*** Opening of Data for this task ***
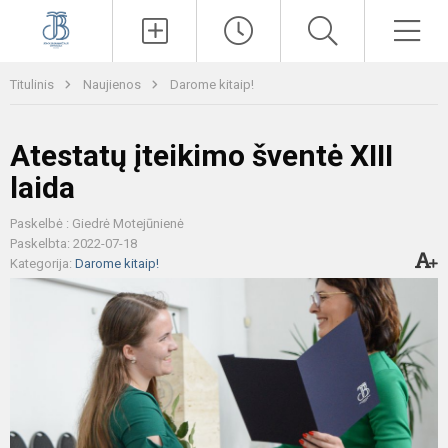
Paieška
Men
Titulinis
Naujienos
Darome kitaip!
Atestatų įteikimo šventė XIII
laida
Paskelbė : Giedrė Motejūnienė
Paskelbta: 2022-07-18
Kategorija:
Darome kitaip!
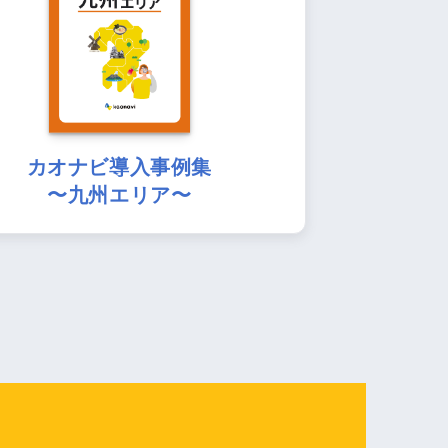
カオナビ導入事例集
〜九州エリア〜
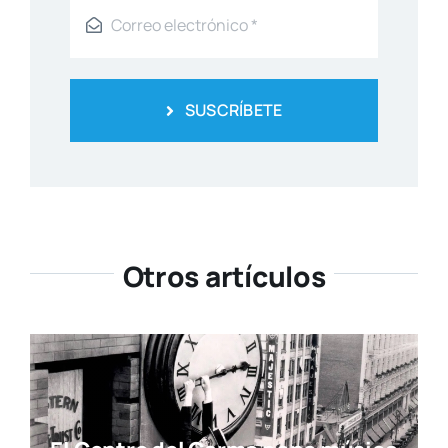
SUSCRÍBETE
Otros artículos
*** Close of Data for this task ***
*** Opening of Data for this task ***
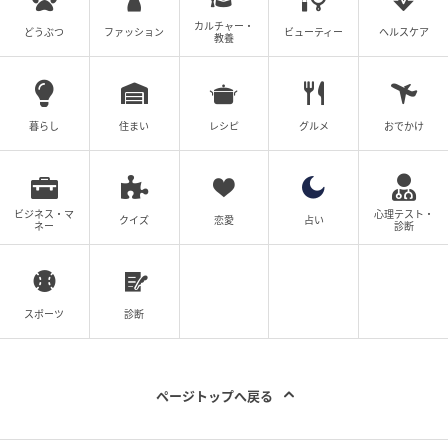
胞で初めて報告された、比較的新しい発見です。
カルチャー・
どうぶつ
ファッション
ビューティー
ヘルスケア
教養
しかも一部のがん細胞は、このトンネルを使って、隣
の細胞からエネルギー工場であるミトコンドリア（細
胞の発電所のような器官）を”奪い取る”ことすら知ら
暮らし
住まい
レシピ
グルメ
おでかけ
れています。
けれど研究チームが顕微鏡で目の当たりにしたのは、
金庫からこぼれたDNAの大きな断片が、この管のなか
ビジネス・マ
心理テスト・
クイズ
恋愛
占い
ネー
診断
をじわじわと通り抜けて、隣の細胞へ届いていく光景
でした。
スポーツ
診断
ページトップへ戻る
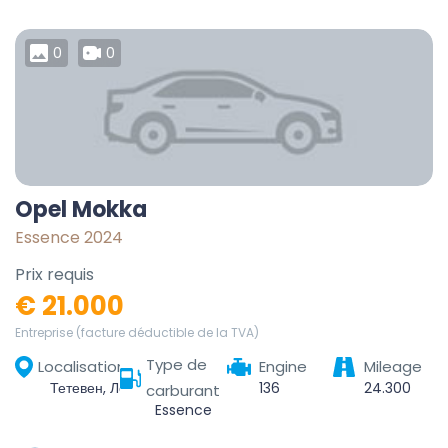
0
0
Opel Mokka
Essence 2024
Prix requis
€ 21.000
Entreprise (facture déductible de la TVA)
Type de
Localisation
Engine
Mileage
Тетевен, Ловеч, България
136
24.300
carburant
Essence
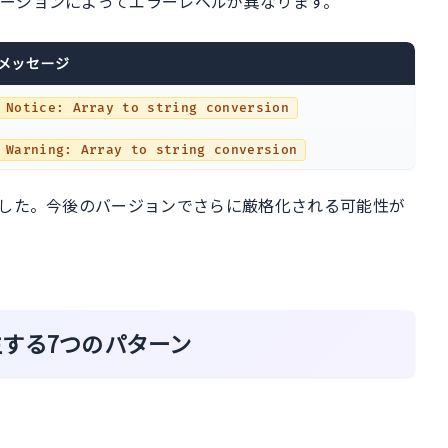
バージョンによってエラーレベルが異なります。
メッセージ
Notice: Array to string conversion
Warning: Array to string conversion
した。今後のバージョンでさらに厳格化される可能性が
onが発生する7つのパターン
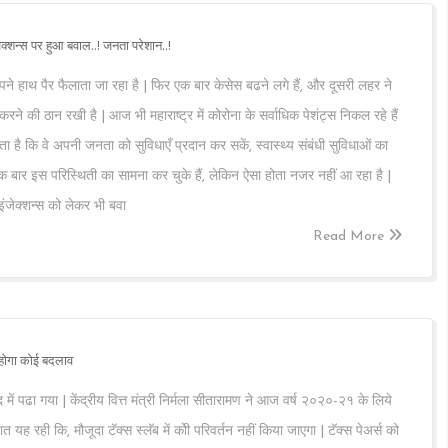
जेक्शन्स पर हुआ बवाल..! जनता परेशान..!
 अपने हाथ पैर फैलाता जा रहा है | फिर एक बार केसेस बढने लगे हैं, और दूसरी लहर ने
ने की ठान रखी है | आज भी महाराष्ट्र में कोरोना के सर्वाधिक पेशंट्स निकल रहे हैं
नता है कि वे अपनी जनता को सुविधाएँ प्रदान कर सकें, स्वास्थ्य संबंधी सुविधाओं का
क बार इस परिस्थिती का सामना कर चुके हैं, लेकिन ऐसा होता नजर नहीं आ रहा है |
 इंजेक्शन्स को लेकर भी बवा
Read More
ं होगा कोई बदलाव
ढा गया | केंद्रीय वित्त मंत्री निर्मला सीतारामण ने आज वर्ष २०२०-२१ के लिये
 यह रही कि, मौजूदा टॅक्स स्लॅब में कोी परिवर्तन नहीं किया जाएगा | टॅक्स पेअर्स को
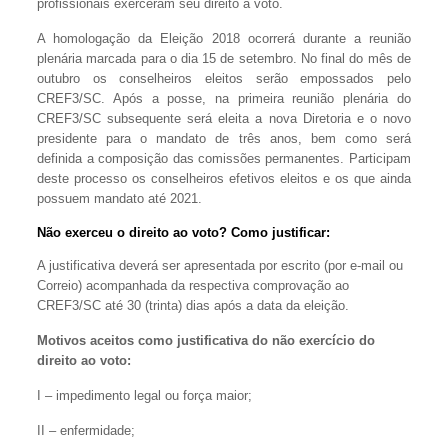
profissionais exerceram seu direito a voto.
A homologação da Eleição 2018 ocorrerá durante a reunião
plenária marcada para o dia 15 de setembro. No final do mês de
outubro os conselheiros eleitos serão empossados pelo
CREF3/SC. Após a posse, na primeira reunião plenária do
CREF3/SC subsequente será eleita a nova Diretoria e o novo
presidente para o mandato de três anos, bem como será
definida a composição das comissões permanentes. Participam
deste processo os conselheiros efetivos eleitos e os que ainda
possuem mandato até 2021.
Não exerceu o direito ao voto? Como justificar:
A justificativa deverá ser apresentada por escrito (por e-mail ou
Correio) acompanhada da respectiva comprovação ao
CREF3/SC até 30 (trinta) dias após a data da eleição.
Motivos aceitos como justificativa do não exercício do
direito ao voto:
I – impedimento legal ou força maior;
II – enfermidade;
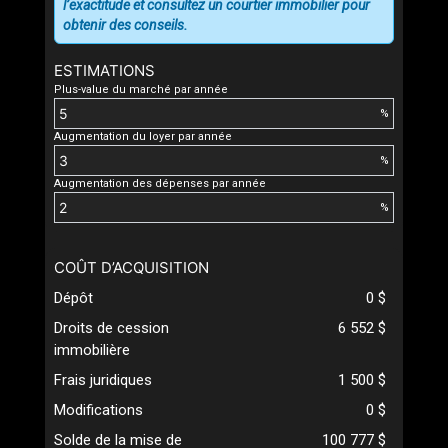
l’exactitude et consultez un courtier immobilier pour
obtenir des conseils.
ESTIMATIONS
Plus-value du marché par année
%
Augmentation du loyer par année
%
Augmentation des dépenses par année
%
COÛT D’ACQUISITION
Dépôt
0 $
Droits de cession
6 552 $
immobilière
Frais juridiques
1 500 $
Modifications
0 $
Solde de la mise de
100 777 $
*** Close of Data for this task ***
» Task goal
Scan the records for the word "Augmentation". Copy each line where it turns up.

» Exercise solution
Augmentation du loyer par année
Augmentation des dépenses par année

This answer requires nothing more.